L’economia dell’eurozona è tornata in recessione nel primo trimestre, con una contrazione del Pil dello 0,6. Ma i mercati guardano avanti: la forte accelerazione del programma di vaccinazioni, l’effetto trainante di Stati Uniti e Cina e il continuo sostegno di politiche espansive, fanno prevedere che la ripresa in Europa seguirà la stessa traiettoria di quella americana, anche se in ritardo e con tassi di crescita più bassi.

Così il rendimento del decennale tedesco è salito in poco tempo da -0,55 per cento fino a -0,17. I tassi negativi a lungo termine in Germania hanno falcidiato risparmi, previdenza integrativa e bilanci delle istituzioni finanziarie: con la ripresa in vista ritorneranno rapidamente positivi.

Anche l’inflazione dovrebbe risalire vicino all’obiettivo Bce del 2 per cento, ed è logico attendersi che gli investitori in Germania spingano ulteriormente al rialzo i rendimenti a livelli in grado di proteggere il valore reale della loro ricchezza.

Il rialzo dei tassi a lunga tedeschi fa salire anche quello dei Btp perché la Bce interviene cercando di stabilizzare lo spread (ovvero il differenziale di rendimento con i titoli tedeschi, oggi a circa 110 punti); non di calmierare il livello assoluto dei tassi a lunga in Germania.  

Così nelle scorse settimane il rendimento del Btp a 10 anni è raddoppiato fino a 0,94 per cento, seguendo al rialzo l’omologo tedesco, nonostante uno spread pressoché costante.

Se crediamo nella ripresa europea, bisogna aspettarsi un costo del debito pubblico molto più alto di quello al quale oggi si finanzia il Tesoro, anche se la Bce continuasse a intervenire.

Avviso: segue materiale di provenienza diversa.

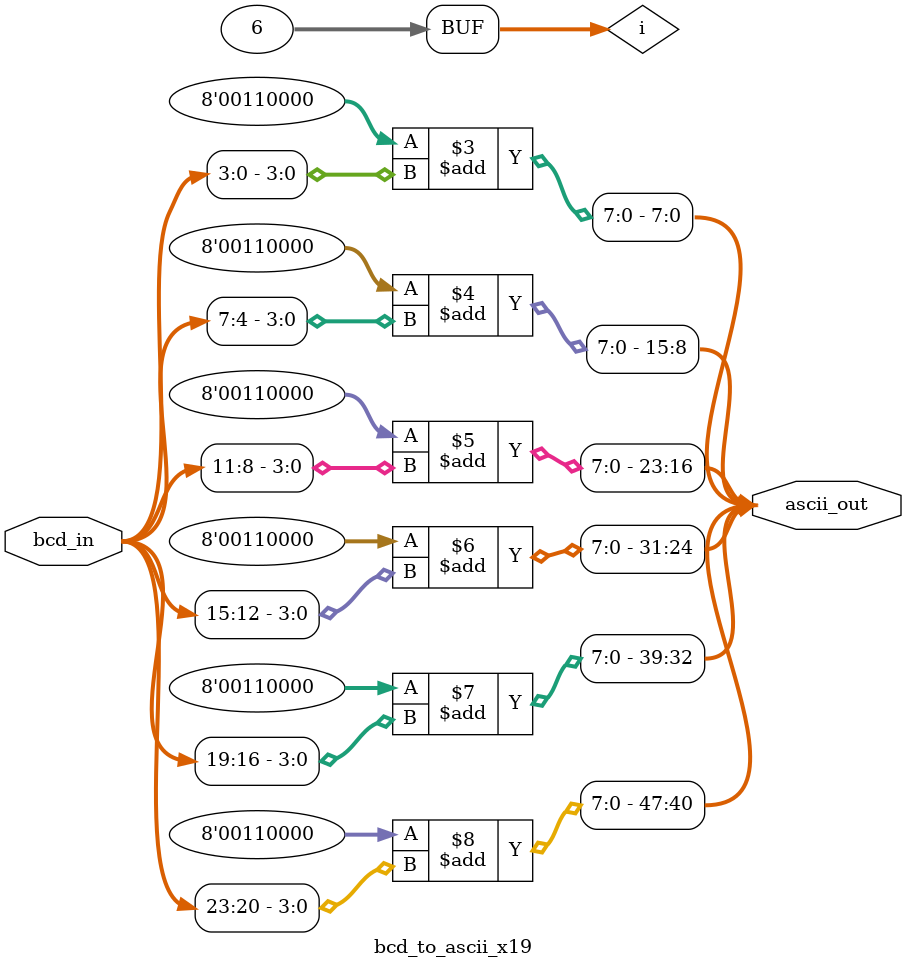
<source format=v>
module bcd_to_ascii_x19 #(
    localparam BCD_DIGITS = 6
)(
    input [4*BCD_DIGITS-1:0] bcd_in,   // Input BCD digits
    output reg [8*BCD_DIGITS-1:0] ascii_out // Output ASCII characters
);
    integer i;

    // Local parameter for the ASCII offset for digits ('0' = 8'h30)
    localparam ASCII_OFFSET = 8'h30;  

    always @(*) begin
        // Initialize ascii_out to avoid uninitialized bits
        ascii_out = 0;
        for (i = 0; i < BCD_DIGITS; i = i + 1) begin
            // Extract each 4-bit BCD digit and convert to ASCII
            ascii_out[8*i +: 8] = ASCII_OFFSET + bcd_in[4*i +: 4];
        end
    end

endmodule

</source>
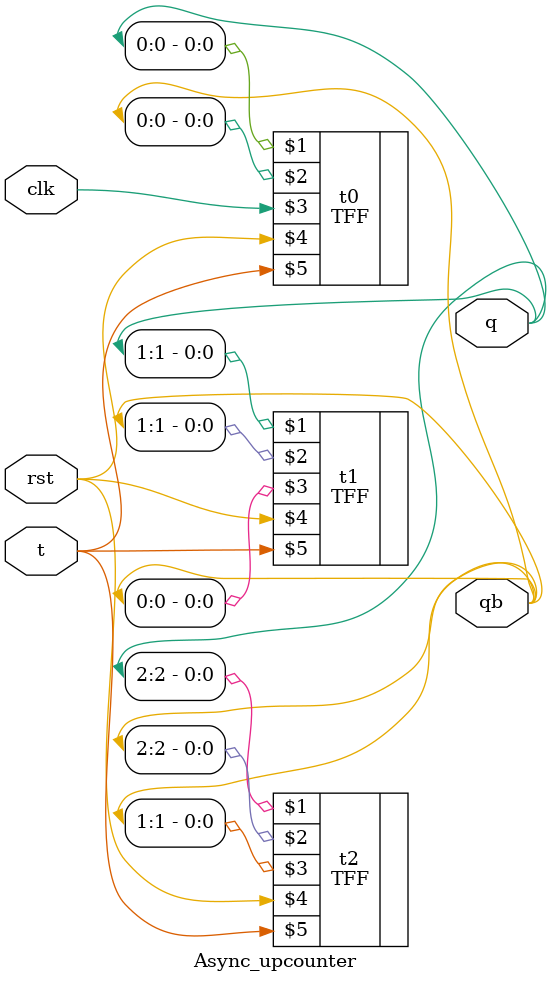
<source format=v>
`timescale 1ns / 1ps
module Async_upcounter(q,qb,clk,rst,t);
input t;
input clk,rst;
output [2:0]q,qb;
TFF t0(q[0],qb[0],clk,rst,t);
TFF t1(q[1],qb[1],qb[0],rst,t);
TFF t2(q[2],qb[2],qb[1],rst,t);
endmodule
</source>
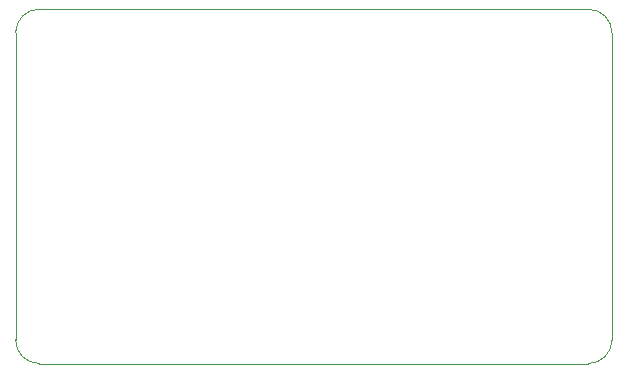
<source format=gbr>
G04 #@! TF.FileFunction,Profile,NP*
%FSLAX46Y46*%
G04 Gerber Fmt 4.6, Leading zero omitted, Abs format (unit mm)*
G04 Created by KiCad (PCBNEW 4.0.7) date 01/27/18 13:27:31*
%MOMM*%
%LPD*%
G01*
G04 APERTURE LIST*
%ADD10C,0.100000*%
G04 APERTURE END LIST*
D10*
X135500000Y-115000000D02*
G75*
G03X137500000Y-113000000I0J2000000D01*
G01*
X137500000Y-87000000D02*
G75*
G03X135500000Y-85000000I-2000000J0D01*
G01*
X87000000Y-113000000D02*
G75*
G03X89000000Y-115000000I2000000J0D01*
G01*
X89000000Y-85000000D02*
G75*
G03X87000000Y-87000000I0J-2000000D01*
G01*
X135250000Y-115000000D02*
X135500000Y-115000000D01*
X137500000Y-87000000D02*
X137500000Y-113000000D01*
X89000000Y-85000000D02*
X135500000Y-85000000D01*
X87000000Y-113000000D02*
X87000000Y-87000000D01*
X89000000Y-115000000D02*
X135250000Y-115000000D01*
M02*

</source>
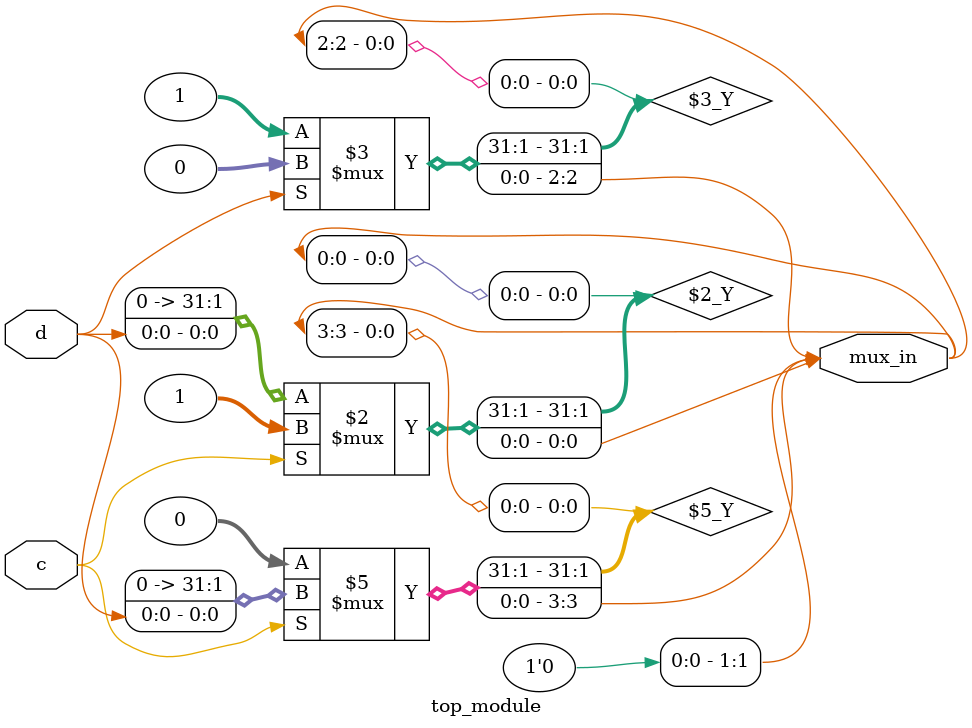
<source format=v>
module top_module (
    input c,
    input d,
    output [3:0] mux_in
); 

    // TODO IMP LUT implement K-map
    // After splitting the truth table into four columns,
	// the rest of this question involves implementing logic functions
	// using only multiplexers (no other gates).
	// I will use the conditional operator for each 2-to-1 mux: (s ? a : b)
	assign mux_in[0] = c ? 1 : d;          // 1 mux:   c|d
	assign mux_in[1] = 0;                  // No muxes:  0
	assign mux_in[2] = d ? 0 : 1;          // 1 mux:    ~d
	assign mux_in[3] = c ? d : 0;          // 1 mux:   c&d

endmodule
</source>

Un vincolo stringente per il Pnrr e le riforme collegate perché la crescita del Pil (a prezzi correnti) dovrà superare, e non di poco, il maggior tasso sul debito pubblico affinché il rapporto debito/Pil si riduca stabilmente negli anni, scongiurando il rischio di una crisi finanziaria.

Gli iceberg sono pericolosi perché il rischio è nascosto sotto l’acqua. Quello dei tassi tedeschi potrebbe costituire un iceberg sulla rotta della ripresa italiana. Meglio fare molta attenzione.